17.大人になった時に恥ずかしい名前が付いていて、怒った先祖の霊が泣かせている(笑)

 様々な可能性がありますが(笑)、上記のお子様は『ただ』泣いているそうです。
「本気で子供と向き合う気持ちがあるのか?これって単なる育児相談だろう…」
 病院はあくまでも病気を治療する場所です。
「子供が泣き止まない」
 という育児相談を受け付ける場所ではありません。
 こういう時は、必殺の『子供医療ダイヤル』の出番です。
「小児科の先生が相談に乗ってくれますからね」
 そう言って『子供医療ダイヤル』にスルーパスを出して終了します。もし本当に病気の疑いがある場合、子供医療ダイヤルの小児科医が、現在診察をしてくれる小児科医がいる病院を紹介するはずです。必要無いと思いますけど…。
 病院に意味不明な電話をする前に、まずは自分たちを育ててくれた自分たちの母親(合計二人)にアドバイスを求めてみてはどうだろうかと、私は思います。

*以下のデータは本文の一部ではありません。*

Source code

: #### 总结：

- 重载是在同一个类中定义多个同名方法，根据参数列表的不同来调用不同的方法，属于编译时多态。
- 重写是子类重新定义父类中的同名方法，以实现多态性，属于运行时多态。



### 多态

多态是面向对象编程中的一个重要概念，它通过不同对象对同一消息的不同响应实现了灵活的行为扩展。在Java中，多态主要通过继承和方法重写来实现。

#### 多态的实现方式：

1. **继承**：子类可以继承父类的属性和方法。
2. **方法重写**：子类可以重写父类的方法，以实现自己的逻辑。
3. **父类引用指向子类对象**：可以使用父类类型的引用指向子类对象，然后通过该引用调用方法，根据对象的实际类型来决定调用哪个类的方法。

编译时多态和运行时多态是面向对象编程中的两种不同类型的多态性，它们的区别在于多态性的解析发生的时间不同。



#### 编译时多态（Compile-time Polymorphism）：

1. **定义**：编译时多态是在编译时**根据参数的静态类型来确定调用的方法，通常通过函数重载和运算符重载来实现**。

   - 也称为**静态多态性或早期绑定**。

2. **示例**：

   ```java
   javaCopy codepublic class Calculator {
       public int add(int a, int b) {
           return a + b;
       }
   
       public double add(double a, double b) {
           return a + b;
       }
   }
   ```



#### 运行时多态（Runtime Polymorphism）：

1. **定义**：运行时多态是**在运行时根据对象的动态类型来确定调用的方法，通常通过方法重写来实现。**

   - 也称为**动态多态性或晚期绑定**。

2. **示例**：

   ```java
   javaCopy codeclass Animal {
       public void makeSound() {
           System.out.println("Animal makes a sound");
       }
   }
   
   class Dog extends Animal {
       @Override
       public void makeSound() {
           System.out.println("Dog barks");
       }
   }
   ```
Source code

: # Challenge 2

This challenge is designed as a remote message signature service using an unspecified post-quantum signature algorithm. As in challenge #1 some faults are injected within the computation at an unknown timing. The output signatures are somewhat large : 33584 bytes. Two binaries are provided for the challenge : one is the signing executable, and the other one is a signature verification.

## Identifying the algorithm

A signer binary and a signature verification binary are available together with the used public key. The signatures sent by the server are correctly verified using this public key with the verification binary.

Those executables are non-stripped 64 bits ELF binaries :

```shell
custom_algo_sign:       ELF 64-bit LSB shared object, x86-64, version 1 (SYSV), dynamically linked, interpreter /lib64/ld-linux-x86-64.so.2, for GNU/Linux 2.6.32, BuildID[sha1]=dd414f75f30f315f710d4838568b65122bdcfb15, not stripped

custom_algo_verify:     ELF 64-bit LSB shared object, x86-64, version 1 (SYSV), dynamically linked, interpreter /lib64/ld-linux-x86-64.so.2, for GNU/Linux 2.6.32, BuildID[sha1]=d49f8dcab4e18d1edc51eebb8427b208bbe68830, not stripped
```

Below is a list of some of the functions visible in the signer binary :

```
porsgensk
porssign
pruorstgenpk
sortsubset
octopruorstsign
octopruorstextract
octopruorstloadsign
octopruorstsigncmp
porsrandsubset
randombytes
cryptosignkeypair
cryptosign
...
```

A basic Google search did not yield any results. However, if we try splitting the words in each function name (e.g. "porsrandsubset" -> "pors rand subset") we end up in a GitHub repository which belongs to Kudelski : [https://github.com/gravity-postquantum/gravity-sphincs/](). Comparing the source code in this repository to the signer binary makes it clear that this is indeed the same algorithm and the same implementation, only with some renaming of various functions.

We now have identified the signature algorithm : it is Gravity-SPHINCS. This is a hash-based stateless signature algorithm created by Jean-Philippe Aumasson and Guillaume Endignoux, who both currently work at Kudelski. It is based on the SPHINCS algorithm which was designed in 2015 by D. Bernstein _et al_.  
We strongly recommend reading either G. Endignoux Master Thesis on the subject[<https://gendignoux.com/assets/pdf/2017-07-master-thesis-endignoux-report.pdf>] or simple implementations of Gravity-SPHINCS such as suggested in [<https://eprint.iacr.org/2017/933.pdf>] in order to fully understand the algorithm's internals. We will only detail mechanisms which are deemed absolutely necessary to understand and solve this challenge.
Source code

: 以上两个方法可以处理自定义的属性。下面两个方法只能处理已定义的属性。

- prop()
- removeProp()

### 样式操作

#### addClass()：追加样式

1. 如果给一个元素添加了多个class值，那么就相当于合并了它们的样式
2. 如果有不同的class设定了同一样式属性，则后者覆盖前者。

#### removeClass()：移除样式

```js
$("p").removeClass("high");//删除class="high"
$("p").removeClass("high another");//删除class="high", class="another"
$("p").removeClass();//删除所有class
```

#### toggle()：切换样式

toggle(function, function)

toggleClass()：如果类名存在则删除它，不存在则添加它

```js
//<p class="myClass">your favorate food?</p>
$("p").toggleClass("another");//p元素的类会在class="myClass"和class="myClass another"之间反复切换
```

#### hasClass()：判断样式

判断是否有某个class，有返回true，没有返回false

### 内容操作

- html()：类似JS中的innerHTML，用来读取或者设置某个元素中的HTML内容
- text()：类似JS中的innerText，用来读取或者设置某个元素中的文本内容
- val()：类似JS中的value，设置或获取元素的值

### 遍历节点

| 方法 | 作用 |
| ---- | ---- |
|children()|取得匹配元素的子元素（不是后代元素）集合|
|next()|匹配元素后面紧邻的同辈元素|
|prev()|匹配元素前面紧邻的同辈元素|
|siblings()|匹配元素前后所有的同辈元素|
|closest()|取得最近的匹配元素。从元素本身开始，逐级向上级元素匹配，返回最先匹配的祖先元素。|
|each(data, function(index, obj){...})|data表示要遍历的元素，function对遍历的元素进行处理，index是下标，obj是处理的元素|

 今度は50代の男性について、救急隊からコールが入ります。
「下腹部痛、ご本人によると尿管結石だそうです!」
 名前を訊くと聞き覚えがあります。
「二週間前にも救急車で運ばれた人じゃん…」
 カルテを見ると、やはり二週間前に尿管結石と診断されています。
 救急隊が到着すると、ストレッチャーの上の患者に向かって、
「○○さん、あの後病院に行って治療しなかったの?」
 と看護師が訊きます。
「痛みが消えたから行ってません」
「・・・」
 点滴で一時的に痛みが消えても、結石が消える訳ではありません。
 尿管結石を放置して何度も救急車で運ばれ、その度に痛み止めの点滴をされ、また救急車で運ばれる。これを何度も繰り返す人たちが本当にいます。
 懲りないのは本人たちの自由ですが、その度に市民の税金で救急車を呼び、医療費(深夜割増)の7割を健康保険から拠出させています。完全に無駄遣い以外の何物でもありません。
「きちんと昼間に、泌尿器科へ行って治療しろ!」
 これはもう医療関係者や救急隊員全員が思っている筈です。

 この日はついでにもう一人、60代の男性が救急車で運びこまれました。
「たぶんね、尿管結石」
 自分で言っています。
 さらに今度は70代の女性について、救急隊から連絡が入ります。
「一週間便が出ていないそうです!」
 と救急隊が教えてくれます。
「あの、たった今食事を始めたところで申し訳ないんですけど、たぶん『摘便(リアルに言うと、指で便を掻き出すこと…)』です(笑)、市販の浣腸じゃ歯が立たないそうですよ」
「はぁ…」
 看護師がため息を吐きながら弁当箱の蓋を閉めます。
 救急隊が入って『摘便』が終わると、看護師が苦笑いをしながら戻って来ます。
「あのお婆ちゃん、便が出なくて救急車で運ばれるの、これで4回目だって!」
「…本当ですか?」
「今日も昼から苦しかったけど、ずっと我慢してたんだって」
「…で、通算4回目の救急車?」
「そうみたいね」

 ちなみにこれらのお話は、一晩に起きた出来事の一部です。
 お願いだから昼間に病院に行って下さい。昼間の診察時間内ならどんなに軽症でも、もっと言えば、
「なんとなくオカシイ気がするんだけど…」
 という症状でも、きっとスタッフは嫌な顔はしません。
 泌尿器科が無い病院に対して、深夜二時に、
「超音波で結石を壊してくれ!」
 とか無茶苦茶なことを言っている人、結石が出るまでその場でジャンプをしましょう。

 きっと出ないけど(笑)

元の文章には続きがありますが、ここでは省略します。